### DATA PROVIDED ###

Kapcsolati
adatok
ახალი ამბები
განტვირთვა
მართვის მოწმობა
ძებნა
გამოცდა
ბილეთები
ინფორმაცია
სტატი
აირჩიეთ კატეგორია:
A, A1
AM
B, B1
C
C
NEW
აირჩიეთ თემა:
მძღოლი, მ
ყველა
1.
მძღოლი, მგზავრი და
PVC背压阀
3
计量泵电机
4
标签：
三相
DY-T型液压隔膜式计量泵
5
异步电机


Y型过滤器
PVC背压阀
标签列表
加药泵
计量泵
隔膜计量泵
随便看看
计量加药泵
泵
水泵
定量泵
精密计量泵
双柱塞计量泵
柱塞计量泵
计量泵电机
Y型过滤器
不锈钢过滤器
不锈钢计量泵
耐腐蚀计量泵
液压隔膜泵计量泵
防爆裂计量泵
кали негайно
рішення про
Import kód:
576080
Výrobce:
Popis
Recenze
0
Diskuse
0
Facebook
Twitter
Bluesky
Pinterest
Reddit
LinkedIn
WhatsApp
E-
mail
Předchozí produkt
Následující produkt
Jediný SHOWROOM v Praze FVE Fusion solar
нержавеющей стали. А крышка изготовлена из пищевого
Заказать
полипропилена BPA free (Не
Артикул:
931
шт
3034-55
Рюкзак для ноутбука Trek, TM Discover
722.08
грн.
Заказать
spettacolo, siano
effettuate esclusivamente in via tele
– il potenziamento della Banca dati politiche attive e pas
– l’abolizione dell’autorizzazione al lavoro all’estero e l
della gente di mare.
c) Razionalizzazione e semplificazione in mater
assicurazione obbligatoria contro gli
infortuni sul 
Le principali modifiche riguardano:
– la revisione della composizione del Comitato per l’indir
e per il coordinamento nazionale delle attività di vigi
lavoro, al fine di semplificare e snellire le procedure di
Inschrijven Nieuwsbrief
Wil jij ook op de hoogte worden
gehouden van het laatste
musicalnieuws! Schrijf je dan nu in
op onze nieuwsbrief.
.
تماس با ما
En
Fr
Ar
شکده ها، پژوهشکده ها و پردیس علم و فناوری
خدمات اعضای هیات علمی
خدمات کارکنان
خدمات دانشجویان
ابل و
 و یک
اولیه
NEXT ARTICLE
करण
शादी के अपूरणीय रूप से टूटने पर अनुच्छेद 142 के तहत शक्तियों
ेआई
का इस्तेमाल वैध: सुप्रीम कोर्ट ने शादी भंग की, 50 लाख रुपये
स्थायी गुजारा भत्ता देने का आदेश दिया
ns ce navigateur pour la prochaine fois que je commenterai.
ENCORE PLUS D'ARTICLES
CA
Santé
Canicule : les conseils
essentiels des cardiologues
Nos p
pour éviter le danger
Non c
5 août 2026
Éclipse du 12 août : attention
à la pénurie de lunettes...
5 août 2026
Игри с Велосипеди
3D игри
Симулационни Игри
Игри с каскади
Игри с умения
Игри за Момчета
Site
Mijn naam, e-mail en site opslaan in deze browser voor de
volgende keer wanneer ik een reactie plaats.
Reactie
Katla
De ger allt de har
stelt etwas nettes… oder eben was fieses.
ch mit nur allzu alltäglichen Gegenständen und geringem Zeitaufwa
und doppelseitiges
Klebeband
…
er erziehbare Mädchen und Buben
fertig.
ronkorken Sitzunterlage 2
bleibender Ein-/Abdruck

###

• _ACTIVITY_
Search the entries above for the word "pour" and count the lines that hold it. Reply with only that number.

• _RESULT_
2